In their design and construction effort, the scientists chose a version of a globular protein of a type called an alpha/beta conformation that was not found in nature. “We chose this conformation because there are many of this type that are currently found in nature, but there are glaring examples of possible folds that haven't been seen yet,” he said. “We chose a fold that has not been observed in nature.”
Their computational design approach was iterative, in that they specified a starting backbone conformation and identified the lowest energy amino acid sequence for this conformation using the RosettaDesign program they had developed previously. RosettaDesign is available free to academic groups.
They then kept the amino acid sequence fixed and used the Rosetta structure prediction methodology they had previously used successfully for ab initio protein structure prediction to identify the lowest energy backbone conformation for this sequence. Finally, they fed the results back into the design process to generate a new sequence predicted to fold to the new backbone conformation. After repeating the sequence optimization and structure prediction steps 10 times, they arrived at a protein sequence and structure predicted to have lower energy than naturally occurring proteins in the same size range.
The result was a 93-amino acid protein structure they called Top7. “It's called Top7, because there was a previous generation of proteins that seemed to fold right and were stable, but they didn't appear to have the perfect packing seen in native proteins,” said Baker.

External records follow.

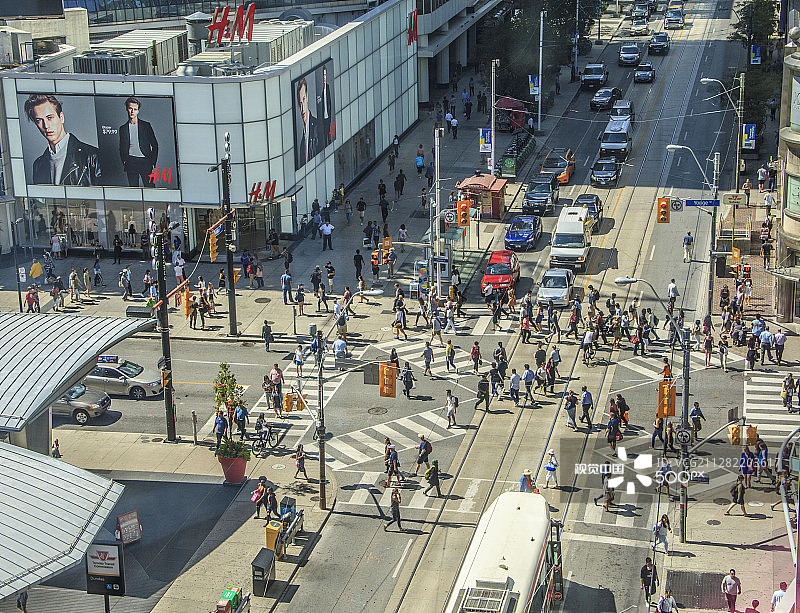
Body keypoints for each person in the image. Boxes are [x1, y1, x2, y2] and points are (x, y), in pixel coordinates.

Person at [24, 93, 101, 186]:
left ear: (61, 118)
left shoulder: (91, 156)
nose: (46, 126)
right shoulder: (38, 165)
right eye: (39, 120)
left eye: (50, 118)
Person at [118, 97, 158, 187]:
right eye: (130, 108)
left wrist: (152, 163)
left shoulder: (146, 126)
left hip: (145, 161)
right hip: (131, 162)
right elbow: (121, 147)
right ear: (127, 109)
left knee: (150, 188)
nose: (132, 111)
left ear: (138, 111)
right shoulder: (123, 128)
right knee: (133, 190)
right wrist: (125, 161)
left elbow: (155, 145)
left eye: (135, 109)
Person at [295, 77, 320, 167]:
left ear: (307, 97)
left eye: (304, 99)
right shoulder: (302, 139)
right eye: (300, 103)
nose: (302, 109)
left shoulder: (317, 127)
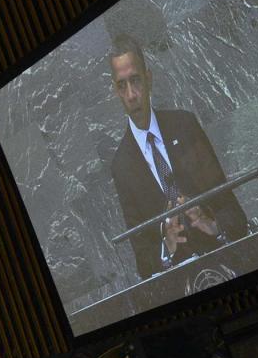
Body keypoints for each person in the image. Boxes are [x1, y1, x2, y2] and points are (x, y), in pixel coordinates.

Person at [106, 33, 248, 280]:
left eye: (136, 80)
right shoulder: (122, 166)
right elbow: (143, 261)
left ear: (148, 79)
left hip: (226, 266)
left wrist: (212, 224)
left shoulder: (185, 126)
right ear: (115, 91)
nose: (131, 95)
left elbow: (233, 212)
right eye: (122, 85)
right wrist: (167, 248)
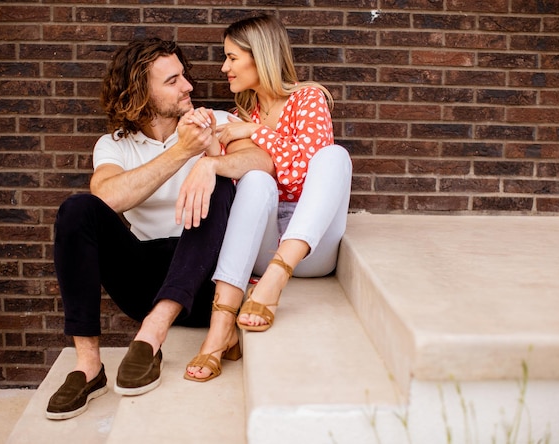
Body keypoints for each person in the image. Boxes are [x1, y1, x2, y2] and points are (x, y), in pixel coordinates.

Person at [46, 38, 274, 419]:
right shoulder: (114, 145)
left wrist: (210, 164)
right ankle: (87, 367)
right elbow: (107, 196)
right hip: (145, 282)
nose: (187, 86)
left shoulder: (213, 121)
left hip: (209, 284)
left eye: (183, 76)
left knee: (220, 183)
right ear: (141, 92)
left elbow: (264, 162)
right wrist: (184, 152)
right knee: (77, 209)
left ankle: (153, 333)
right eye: (172, 81)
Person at [182, 14, 352, 382]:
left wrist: (255, 133)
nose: (224, 67)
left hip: (309, 247)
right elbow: (236, 182)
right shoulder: (246, 115)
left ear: (259, 56)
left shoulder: (308, 99)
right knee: (257, 180)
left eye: (232, 57)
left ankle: (275, 279)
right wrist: (211, 140)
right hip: (262, 243)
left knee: (334, 157)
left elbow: (306, 174)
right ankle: (219, 330)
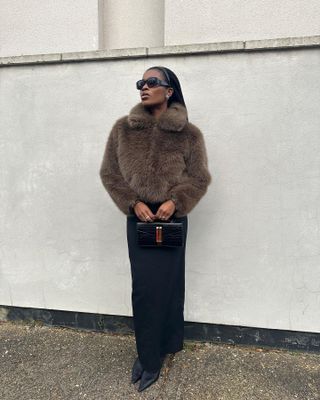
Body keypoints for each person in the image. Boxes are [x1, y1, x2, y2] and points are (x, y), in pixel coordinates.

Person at [99, 66, 212, 392]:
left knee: (170, 288)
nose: (144, 88)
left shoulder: (189, 134)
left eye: (152, 83)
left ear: (169, 90)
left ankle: (164, 347)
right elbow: (110, 174)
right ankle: (148, 357)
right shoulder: (123, 129)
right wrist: (133, 203)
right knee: (145, 290)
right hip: (140, 222)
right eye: (140, 83)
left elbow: (199, 178)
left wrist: (175, 202)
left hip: (173, 221)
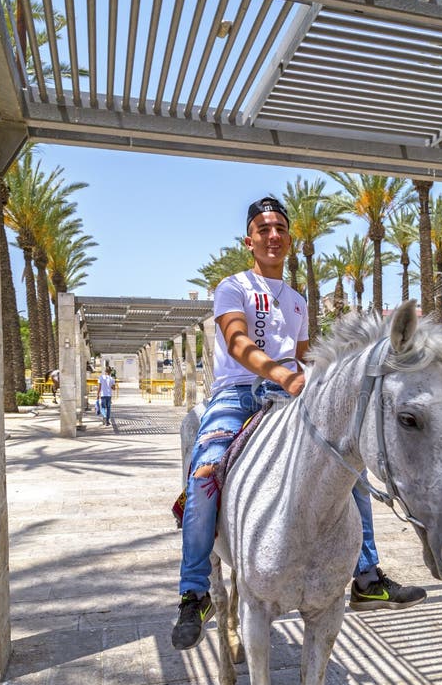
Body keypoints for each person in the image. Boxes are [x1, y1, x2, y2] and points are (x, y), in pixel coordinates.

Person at [172, 197, 426, 650]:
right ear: (249, 240)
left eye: (280, 230)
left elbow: (306, 354)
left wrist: (314, 379)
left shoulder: (296, 300)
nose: (273, 236)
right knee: (205, 472)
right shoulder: (233, 287)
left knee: (350, 465)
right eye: (263, 229)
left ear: (289, 241)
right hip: (238, 395)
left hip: (290, 395)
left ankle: (366, 574)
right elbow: (236, 343)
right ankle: (195, 592)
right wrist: (283, 374)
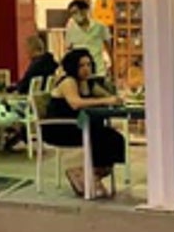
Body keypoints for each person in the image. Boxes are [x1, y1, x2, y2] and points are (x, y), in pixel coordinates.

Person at [42, 48, 126, 198]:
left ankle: (87, 174)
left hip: (80, 126)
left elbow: (109, 97)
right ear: (73, 66)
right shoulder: (68, 82)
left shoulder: (89, 83)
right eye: (81, 65)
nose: (86, 69)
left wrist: (113, 97)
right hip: (60, 128)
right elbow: (76, 103)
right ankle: (86, 176)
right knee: (102, 137)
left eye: (88, 65)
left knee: (115, 138)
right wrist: (106, 100)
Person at [64, 0, 111, 78]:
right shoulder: (71, 30)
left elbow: (109, 48)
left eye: (76, 12)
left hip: (98, 71)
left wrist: (112, 67)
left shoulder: (100, 27)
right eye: (72, 14)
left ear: (84, 11)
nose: (74, 16)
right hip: (79, 73)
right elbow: (68, 50)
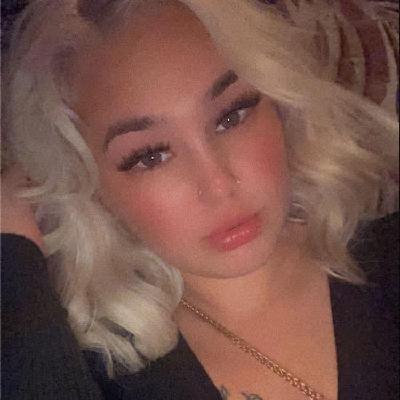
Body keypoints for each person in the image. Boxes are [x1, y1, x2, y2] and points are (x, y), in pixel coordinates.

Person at [1, 0, 398, 399]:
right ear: (91, 187)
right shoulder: (86, 367)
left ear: (280, 105)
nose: (218, 184)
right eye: (150, 157)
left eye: (231, 116)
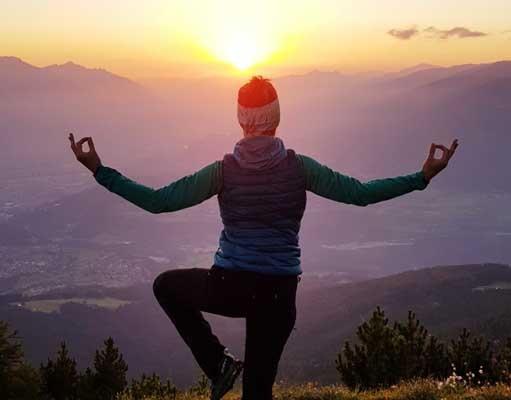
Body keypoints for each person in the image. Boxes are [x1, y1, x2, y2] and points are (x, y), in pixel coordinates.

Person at [68, 76, 458, 400]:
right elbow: (360, 193)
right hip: (278, 293)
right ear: (277, 119)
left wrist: (100, 170)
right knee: (258, 394)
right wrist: (421, 177)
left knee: (166, 286)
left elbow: (158, 202)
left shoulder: (222, 171)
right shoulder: (300, 168)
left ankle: (217, 363)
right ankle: (223, 367)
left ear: (240, 120)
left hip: (229, 286)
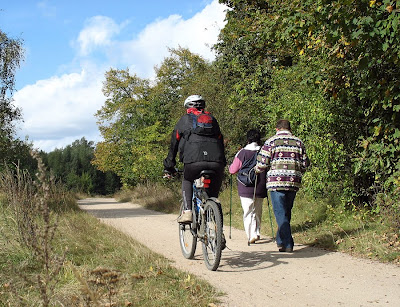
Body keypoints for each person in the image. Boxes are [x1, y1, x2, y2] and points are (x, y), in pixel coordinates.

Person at [163, 95, 226, 224]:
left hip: (193, 161)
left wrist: (169, 166)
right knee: (213, 196)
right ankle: (215, 224)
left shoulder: (185, 120)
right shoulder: (212, 120)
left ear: (188, 108)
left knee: (187, 179)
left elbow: (174, 144)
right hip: (216, 162)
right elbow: (220, 140)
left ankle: (187, 212)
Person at [255, 119, 310, 252]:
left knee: (280, 213)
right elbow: (305, 164)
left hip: (276, 182)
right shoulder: (298, 142)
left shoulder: (271, 141)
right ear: (289, 129)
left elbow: (262, 163)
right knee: (286, 212)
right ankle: (280, 241)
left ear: (277, 129)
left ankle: (288, 243)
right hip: (293, 181)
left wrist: (257, 170)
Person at [229, 129, 267, 244]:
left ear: (248, 139)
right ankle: (257, 232)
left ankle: (251, 235)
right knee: (258, 211)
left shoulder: (242, 153)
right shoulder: (263, 151)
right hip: (260, 185)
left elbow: (233, 170)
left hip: (245, 186)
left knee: (248, 211)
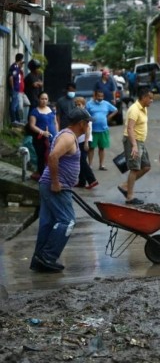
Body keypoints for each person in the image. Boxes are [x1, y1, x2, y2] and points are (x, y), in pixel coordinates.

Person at [30, 107, 93, 272]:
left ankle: (39, 259)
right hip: (56, 187)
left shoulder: (68, 135)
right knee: (67, 221)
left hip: (53, 185)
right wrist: (56, 182)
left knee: (48, 223)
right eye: (88, 123)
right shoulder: (67, 138)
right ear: (81, 123)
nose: (89, 126)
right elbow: (52, 157)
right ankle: (48, 256)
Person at [118, 88, 154, 205]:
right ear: (143, 97)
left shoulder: (144, 108)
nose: (152, 100)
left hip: (140, 141)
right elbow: (130, 128)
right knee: (134, 168)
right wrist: (134, 145)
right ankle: (129, 197)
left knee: (146, 166)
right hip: (133, 140)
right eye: (150, 98)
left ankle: (125, 186)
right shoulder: (134, 109)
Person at [28, 92, 58, 177]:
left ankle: (51, 176)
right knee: (41, 157)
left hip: (52, 138)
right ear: (38, 99)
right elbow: (32, 126)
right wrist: (42, 132)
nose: (44, 101)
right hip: (40, 139)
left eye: (46, 99)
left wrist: (57, 133)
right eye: (42, 99)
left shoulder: (51, 109)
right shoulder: (34, 111)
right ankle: (42, 177)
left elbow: (55, 122)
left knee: (52, 157)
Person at [86, 89, 118, 170]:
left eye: (102, 96)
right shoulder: (89, 104)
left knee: (102, 148)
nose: (100, 98)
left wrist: (109, 117)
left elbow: (115, 110)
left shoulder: (106, 104)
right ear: (95, 96)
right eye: (98, 96)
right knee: (91, 148)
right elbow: (85, 114)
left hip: (103, 130)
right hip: (93, 130)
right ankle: (90, 165)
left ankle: (101, 165)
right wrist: (91, 119)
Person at [73, 97, 98, 189]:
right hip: (80, 140)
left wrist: (86, 142)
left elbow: (87, 129)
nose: (77, 106)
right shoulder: (79, 114)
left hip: (85, 140)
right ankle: (82, 181)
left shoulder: (84, 115)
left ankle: (92, 180)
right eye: (76, 105)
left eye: (79, 105)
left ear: (83, 105)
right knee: (80, 161)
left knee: (82, 161)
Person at [8, 53, 24, 125]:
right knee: (14, 105)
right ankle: (13, 120)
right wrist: (12, 87)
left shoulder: (17, 67)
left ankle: (18, 120)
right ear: (20, 59)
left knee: (17, 106)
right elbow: (11, 77)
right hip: (14, 89)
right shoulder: (14, 66)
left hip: (17, 89)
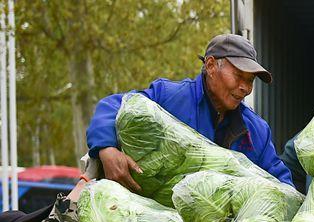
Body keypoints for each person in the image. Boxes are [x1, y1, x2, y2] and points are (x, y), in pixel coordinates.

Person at [85, 34, 293, 191]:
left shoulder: (257, 130)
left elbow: (281, 184)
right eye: (238, 76)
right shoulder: (169, 97)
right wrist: (107, 149)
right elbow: (112, 106)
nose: (245, 88)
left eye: (250, 80)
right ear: (210, 65)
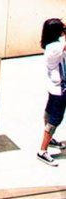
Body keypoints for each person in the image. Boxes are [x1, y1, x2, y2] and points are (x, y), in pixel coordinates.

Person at [37, 18, 66, 166]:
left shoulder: (51, 45)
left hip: (54, 87)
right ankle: (43, 150)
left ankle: (50, 139)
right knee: (55, 119)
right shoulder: (56, 47)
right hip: (61, 89)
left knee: (49, 112)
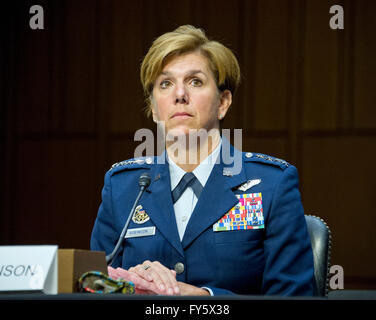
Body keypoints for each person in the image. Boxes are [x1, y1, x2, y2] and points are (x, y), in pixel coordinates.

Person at [90, 25, 314, 296]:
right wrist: (127, 286)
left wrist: (204, 298)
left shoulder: (272, 185)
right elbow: (93, 286)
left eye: (195, 81)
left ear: (223, 103)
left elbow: (295, 296)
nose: (180, 94)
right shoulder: (122, 188)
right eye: (165, 83)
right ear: (153, 107)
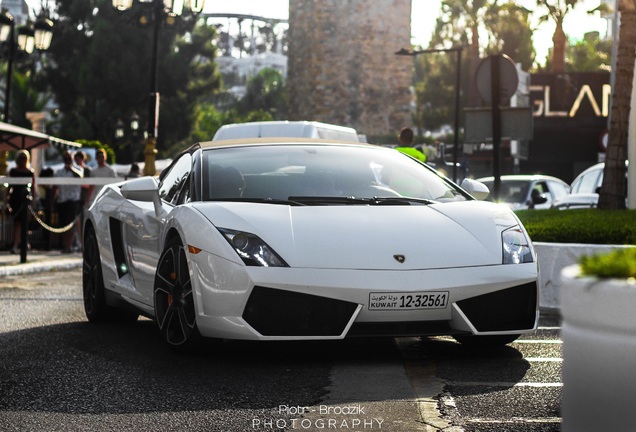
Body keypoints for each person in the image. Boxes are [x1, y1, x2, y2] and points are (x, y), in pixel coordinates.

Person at [7, 150, 35, 254]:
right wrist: (7, 200)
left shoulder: (30, 172)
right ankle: (15, 244)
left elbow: (33, 187)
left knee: (25, 222)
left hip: (26, 198)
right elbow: (9, 186)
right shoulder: (13, 171)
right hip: (15, 198)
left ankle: (25, 243)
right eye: (21, 158)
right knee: (17, 223)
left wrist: (33, 200)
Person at [54, 151, 83, 253]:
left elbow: (80, 177)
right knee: (63, 224)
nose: (67, 160)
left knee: (70, 224)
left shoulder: (78, 169)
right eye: (65, 158)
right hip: (62, 200)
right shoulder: (59, 172)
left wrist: (71, 169)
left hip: (73, 200)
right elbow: (55, 186)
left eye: (69, 158)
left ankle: (69, 246)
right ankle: (65, 245)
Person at [73, 151, 93, 249]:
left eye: (79, 158)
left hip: (84, 199)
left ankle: (83, 242)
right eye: (76, 159)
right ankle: (78, 242)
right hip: (75, 198)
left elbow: (89, 186)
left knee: (82, 221)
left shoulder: (87, 170)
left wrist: (86, 200)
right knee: (76, 221)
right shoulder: (73, 170)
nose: (78, 160)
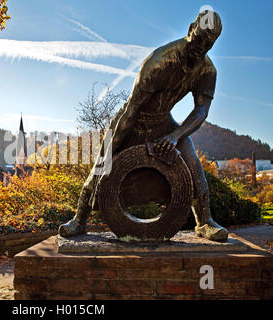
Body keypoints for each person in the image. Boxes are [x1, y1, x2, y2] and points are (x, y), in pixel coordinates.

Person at [59, 10, 228, 241]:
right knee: (101, 164)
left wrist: (175, 136)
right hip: (133, 118)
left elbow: (201, 111)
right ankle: (80, 219)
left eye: (208, 44)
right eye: (198, 38)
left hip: (163, 122)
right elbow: (131, 111)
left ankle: (205, 222)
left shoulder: (207, 71)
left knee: (193, 164)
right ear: (190, 30)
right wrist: (110, 153)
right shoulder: (160, 61)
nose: (201, 46)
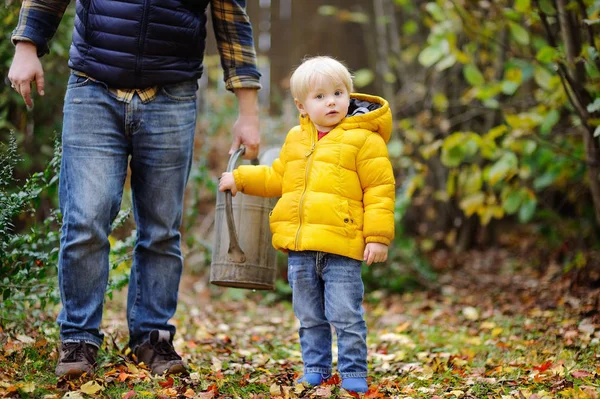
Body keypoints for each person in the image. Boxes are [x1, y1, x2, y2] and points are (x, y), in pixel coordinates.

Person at [7, 0, 261, 379]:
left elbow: (232, 19)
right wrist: (27, 44)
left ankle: (152, 338)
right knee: (85, 222)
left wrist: (249, 111)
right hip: (94, 89)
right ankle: (79, 339)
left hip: (172, 95)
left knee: (161, 229)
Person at [218, 56, 395, 393]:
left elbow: (380, 190)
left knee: (345, 314)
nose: (331, 101)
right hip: (300, 248)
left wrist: (378, 236)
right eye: (320, 96)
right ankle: (315, 367)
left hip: (342, 247)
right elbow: (277, 177)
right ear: (301, 105)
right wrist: (240, 178)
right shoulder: (296, 140)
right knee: (309, 314)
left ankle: (353, 370)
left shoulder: (364, 140)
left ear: (349, 94)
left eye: (338, 93)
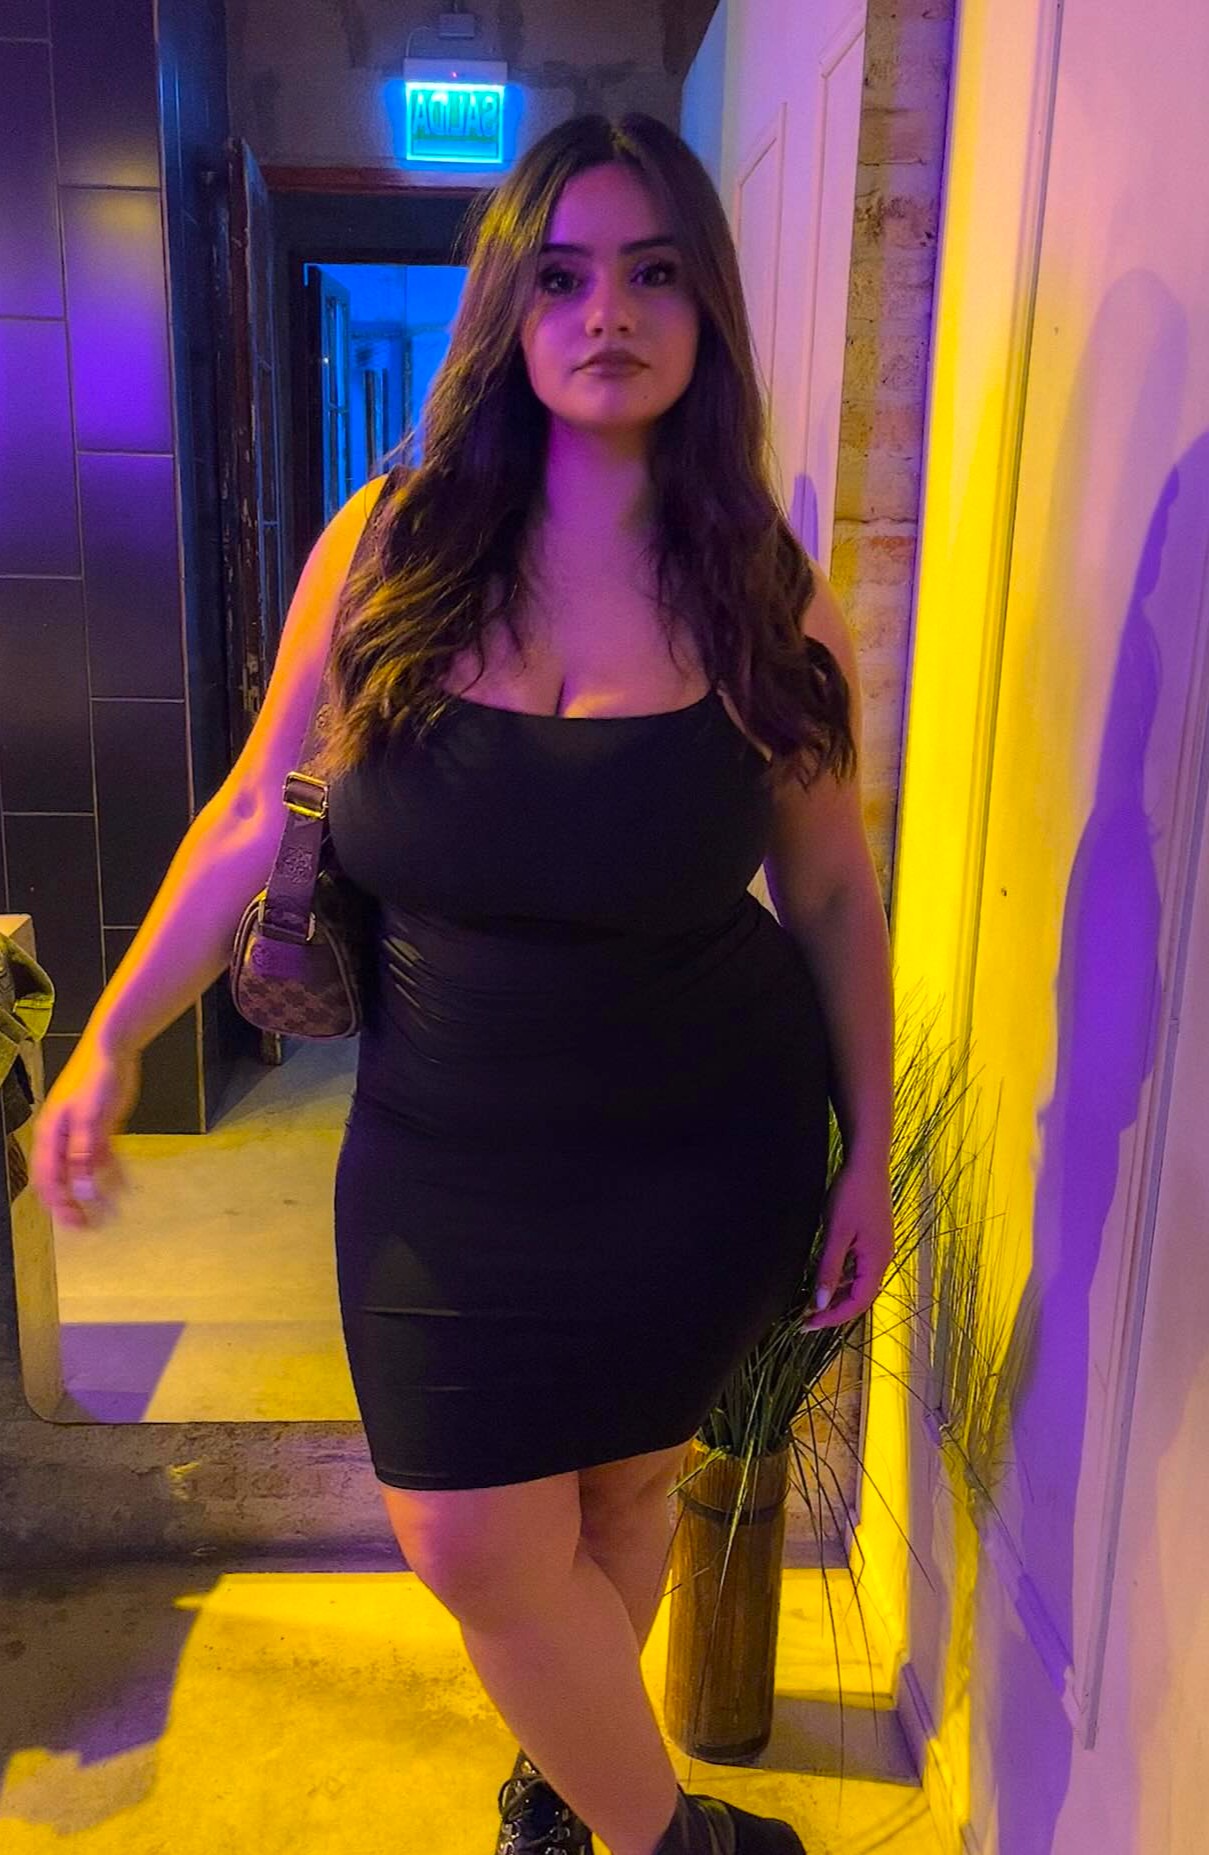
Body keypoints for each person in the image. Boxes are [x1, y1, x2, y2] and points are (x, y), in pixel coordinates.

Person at [30, 112, 895, 1855]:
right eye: (561, 276)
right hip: (445, 1152)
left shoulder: (767, 600)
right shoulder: (392, 547)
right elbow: (248, 814)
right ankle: (679, 1840)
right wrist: (111, 1038)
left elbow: (826, 888)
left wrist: (866, 1150)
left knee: (624, 1489)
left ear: (707, 310)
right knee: (469, 1536)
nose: (607, 313)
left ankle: (559, 1809)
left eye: (654, 271)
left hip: (704, 1140)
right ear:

The researchers synthesized Top7 to determine its real-life, three-dimensional structure using x-ray crystallography. As the x-rays pass through and bounce off of atoms in the crystal, they leave a diffraction pattern, which can then be analyzed to determine the three-dimensional shape of the protein.
“One of the real surprises came when we actually solved the crystal structure and found it to be marvelously close to what we had been trying to make,” said Baker. “That gave us encouragement that we were on the right track.”
According to Baker, the achievement of designing a specified protein fold has important implications for the future of protein design. “Probably the most important lesson is that we can now design completely new proteins that are very stable and are very close in structure to what we were aiming for,” he said. “And secondly, this design shows that our understanding and description of the energetics of proteins and other macromolecules cannot be too far off; otherwise, we never would have been able to design a completely new molecule with this accuracy.”
The next big challenge, said Baker, is to design and build proteins with specified functions, an effort that is now underway in his laboratory.